═════ Extract to read ═════

[Subject Prev][Subject Next][Thread Prev][Thread Next][Date Index][Thread Index]

[hts-users:03264] Re: Regarding to the adaptation part of the demo


Thank you for your advise. I've tried the SAT training and adaptation, it did perform better than the one of SI model.


那兴宇 <nxy-yzqs@xxxxxxx> 於 2012年4月20日上午10:33 ?道:

SI training provides the basic model and regression-class tree for SAT training.
But you do not have to do that again, just use the SI model (including unseen models) and the regression-class tree you have already got.

Xingyu Na (那兴宇)
Beijing Institute of Technology
naxingyu at {facebook, twitter, linkedin}

At 2012-04-20 00:03:00,"li jay" <lij.acd@xxxxxxxxx> wrote:

Thank you for telling me this. I read the paper of Dr. Yamagishi, and I realized that speaker independent training  was a conventional way and speaker adaptive training (SAT) was a new one. I think that's why my generated adapted voice was not so good.

But there is something still confusing me: 
My training process used to train the average model (I call it the basic training step) was:
# preparing environments
# HCompV (computing variance floors)
# HInit & HRest (initialization & reestimation)

# HHEd (making a monophone mmf)
# HERest (embedded reestimation (monophone))

# HHEd (copying monophone mmf to fullcontext one)
# HERest (embedded reestimation (fullcontext))

# HHEd (tree-based context clustering)
# HERest (embedded reestimation (clustered))

# HHEd (untying the parameter sharing structure)
# HERest (embedded reestimation (untied))

# HHEd (tree-based context clustering)
# HERest (embedded reestimation (re-clustered))

═════

**Exercise A:**
Translate this sentence from the mailing-list thread into Spanish: "SI training provides the basic model and regression-class tree for SAT training."
The mailing-list thread has no connection to the listing that comes next.

═════ Dataset section ═════

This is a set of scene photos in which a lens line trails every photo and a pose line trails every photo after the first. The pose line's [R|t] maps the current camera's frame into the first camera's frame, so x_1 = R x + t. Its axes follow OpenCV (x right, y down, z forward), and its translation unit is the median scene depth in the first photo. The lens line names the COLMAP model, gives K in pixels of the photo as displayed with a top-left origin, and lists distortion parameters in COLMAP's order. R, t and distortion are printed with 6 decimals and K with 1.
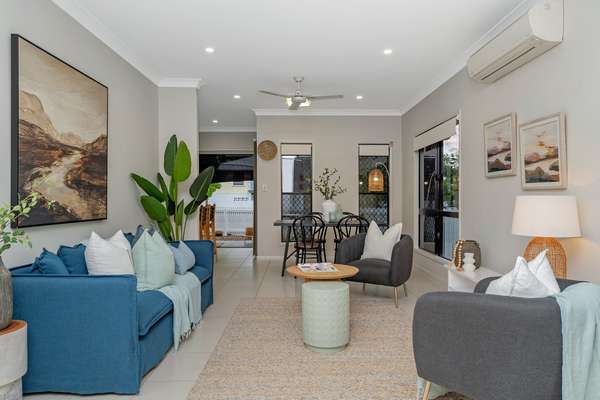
lens RADIAL K [[368.1, 0, 300.0], [0, 368.1, 200.0], [0, 0, 1]] dist [0.003994, 0.000618]
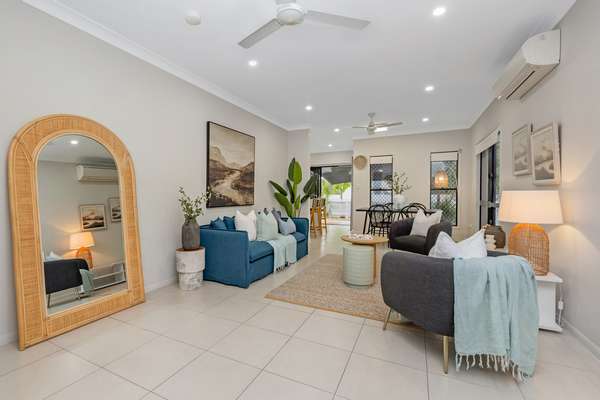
lens RADIAL K [[253.6, 0, 299.6], [0, 253.6, 191.4], [0, 0, 1]] dist [-0.000985, -0.000159]
pose [[0.901657, -0.009355, -0.432351, 0.307951], [0.003799, 0.999899, -0.013714, -0.000089], [0.432435, 0.010723, 0.901601, -0.115458]]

═════

**Exercise B:**
Reproduce the whole scene-photo listing above line for line, leaving out the pictures.

**Answer space A:**
El entrenamiento SI proporciona el modelo básico y el árbol de clases de regresión para el entrenamiento SAT.

**Answer space B:**
This is a set of scene photos in which a lens line trails every photo and a pose line trails every photo after the first. The pose line's [R|t] maps the current camera's frame into the first camera's frame, so x_1 = R x + t. Its axes follow OpenCV (x right, y down, z forward), and its translation unit is the median scene depth in the first photo. The lens line names the COLMAP model, gives K in pixels of the photo as displayed with a top-left origin, and lists distortion parameters in COLMAP's order. R, t and distortion are printed with 6 decimals and K with 1.
lens RADIAL K [[368.1, 0, 300.0], [0, 368.1, 200.0], [0, 0, 1]] dist [0.003994, 0.000618]
lens RADIAL K [[253.6, 0, 299.6], [0, 253.6, 191.4], [0, 0, 1]] dist [-0.000985, -0.000159]
pose [[0.901657, -0.009355, -0.432351, 0.307951], [0.003799, 0.999899, -0.013714, -0.000089], [0.432435, 0.010723, 0.901601, -0.115458]]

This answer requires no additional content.